[Data under study]

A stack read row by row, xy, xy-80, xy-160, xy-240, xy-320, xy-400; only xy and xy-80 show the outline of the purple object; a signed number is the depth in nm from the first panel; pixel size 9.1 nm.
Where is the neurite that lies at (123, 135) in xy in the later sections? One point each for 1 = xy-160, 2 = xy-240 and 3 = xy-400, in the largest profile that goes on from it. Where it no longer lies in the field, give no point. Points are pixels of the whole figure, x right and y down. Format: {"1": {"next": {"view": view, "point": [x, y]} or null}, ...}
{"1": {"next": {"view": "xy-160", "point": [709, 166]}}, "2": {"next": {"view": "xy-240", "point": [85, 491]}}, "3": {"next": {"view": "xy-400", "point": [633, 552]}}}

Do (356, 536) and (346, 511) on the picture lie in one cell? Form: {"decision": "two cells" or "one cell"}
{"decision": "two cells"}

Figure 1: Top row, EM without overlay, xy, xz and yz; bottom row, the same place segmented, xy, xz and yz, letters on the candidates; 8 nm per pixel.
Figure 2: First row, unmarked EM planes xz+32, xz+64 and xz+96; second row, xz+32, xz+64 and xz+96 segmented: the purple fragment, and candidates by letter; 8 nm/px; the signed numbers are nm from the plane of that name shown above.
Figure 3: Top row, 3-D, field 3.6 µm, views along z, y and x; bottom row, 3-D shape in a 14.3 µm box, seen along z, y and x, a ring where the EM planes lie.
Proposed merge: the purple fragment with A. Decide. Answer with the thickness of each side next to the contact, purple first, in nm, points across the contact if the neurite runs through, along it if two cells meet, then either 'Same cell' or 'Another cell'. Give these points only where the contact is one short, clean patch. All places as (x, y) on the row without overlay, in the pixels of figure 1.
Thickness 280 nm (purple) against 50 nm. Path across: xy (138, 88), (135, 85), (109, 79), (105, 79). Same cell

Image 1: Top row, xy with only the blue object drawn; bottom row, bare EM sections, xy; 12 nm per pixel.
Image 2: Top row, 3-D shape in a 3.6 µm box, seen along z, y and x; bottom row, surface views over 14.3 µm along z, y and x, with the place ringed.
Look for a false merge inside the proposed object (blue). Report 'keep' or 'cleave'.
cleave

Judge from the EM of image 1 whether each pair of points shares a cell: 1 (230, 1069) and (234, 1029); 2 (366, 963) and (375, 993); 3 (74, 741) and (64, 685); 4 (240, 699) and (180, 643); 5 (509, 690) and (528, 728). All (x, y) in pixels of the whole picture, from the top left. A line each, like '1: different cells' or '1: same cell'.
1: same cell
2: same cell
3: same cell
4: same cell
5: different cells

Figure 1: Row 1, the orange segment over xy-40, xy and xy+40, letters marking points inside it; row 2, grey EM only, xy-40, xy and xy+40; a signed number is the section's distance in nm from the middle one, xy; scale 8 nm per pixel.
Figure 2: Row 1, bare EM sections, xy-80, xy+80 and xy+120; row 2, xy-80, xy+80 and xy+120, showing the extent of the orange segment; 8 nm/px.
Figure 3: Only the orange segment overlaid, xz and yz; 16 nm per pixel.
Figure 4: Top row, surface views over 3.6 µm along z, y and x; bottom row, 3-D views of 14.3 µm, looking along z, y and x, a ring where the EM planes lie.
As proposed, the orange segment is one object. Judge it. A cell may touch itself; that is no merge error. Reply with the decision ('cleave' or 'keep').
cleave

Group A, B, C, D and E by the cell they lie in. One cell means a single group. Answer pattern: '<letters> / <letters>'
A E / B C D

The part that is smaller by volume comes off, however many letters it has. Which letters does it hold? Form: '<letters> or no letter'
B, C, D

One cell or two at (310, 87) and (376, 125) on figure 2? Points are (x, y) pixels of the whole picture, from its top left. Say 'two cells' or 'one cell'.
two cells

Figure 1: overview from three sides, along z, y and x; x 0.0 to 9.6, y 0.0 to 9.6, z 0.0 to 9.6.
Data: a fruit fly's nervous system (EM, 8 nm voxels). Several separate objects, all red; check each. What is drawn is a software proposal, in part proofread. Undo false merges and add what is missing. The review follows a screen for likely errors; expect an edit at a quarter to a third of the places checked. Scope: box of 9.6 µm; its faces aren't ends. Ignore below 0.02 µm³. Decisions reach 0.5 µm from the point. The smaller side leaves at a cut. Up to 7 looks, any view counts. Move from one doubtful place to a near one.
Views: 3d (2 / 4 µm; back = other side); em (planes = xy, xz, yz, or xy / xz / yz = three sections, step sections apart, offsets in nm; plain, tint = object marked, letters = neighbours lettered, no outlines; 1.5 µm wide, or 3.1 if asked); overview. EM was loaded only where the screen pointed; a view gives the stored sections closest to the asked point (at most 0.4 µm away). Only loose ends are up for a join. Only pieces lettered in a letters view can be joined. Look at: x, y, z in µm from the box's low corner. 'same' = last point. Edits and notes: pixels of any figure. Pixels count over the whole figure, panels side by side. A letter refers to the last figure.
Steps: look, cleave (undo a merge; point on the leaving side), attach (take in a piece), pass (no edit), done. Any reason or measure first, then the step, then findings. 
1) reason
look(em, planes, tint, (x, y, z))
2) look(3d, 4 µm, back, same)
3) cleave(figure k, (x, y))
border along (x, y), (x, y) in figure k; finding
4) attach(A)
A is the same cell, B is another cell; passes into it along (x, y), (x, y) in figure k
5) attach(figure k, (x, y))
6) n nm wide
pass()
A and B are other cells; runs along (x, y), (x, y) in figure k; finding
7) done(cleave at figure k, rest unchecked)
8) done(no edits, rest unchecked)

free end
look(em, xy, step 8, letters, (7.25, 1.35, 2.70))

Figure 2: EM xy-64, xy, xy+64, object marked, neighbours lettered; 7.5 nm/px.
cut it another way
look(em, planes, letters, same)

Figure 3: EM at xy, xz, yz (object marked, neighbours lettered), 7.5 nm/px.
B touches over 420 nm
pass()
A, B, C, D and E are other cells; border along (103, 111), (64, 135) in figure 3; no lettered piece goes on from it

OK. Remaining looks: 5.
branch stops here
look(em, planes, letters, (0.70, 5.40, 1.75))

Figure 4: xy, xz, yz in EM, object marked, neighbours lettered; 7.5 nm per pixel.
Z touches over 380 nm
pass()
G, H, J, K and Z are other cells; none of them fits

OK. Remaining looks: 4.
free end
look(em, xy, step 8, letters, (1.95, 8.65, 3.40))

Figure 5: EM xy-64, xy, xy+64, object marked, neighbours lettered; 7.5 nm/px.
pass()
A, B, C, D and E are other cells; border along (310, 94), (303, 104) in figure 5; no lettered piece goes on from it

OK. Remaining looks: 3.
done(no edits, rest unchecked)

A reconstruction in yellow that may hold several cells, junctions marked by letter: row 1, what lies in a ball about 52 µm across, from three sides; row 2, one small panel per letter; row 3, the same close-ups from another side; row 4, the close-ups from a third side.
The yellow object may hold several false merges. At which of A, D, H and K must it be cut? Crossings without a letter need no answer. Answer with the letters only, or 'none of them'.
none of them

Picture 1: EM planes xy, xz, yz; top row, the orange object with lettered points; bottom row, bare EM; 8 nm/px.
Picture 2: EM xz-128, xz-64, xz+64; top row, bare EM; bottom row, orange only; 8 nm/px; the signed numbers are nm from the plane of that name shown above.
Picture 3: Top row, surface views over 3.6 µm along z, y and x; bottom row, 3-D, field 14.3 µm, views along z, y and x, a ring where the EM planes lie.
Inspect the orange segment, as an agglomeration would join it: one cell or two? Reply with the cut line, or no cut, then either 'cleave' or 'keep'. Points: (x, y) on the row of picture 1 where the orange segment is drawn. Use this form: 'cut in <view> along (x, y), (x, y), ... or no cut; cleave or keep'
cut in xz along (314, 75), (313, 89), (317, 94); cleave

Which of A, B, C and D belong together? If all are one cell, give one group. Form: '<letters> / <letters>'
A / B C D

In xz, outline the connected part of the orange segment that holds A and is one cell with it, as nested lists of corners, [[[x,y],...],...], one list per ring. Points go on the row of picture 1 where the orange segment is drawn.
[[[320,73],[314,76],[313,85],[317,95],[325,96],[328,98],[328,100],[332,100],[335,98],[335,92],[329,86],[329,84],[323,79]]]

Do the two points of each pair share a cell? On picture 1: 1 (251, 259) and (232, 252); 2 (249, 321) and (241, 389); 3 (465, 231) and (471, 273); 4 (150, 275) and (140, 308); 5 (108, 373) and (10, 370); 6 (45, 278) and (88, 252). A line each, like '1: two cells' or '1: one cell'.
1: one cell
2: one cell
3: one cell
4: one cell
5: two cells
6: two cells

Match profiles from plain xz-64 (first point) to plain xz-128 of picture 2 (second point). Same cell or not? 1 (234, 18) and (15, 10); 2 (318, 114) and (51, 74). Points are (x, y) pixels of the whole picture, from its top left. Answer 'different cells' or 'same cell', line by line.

[/Data under study]

**Exercise description:**
Out of the data above, set down the lines from the one with "Figure 2: First" to the one with "Figure 3: Top", both included, exactly as written and with no additions.

**The answer:**
Figure 2: First row, unmarked EM planes xz+32, xz+64 and xz+96; second row, xz+32, xz+64 and xz+96 segmented: the purple fragment, and candidates by letter; 8 nm/px; the signed numbers are nm from the plane of that name shown above.
Figure 3: Top row, 3-D, field 3.6 µm, views along z, y and x; bottom row, 3-D shape in a 14.3 µm box, seen along z, y and x, a ring where the EM planes lie.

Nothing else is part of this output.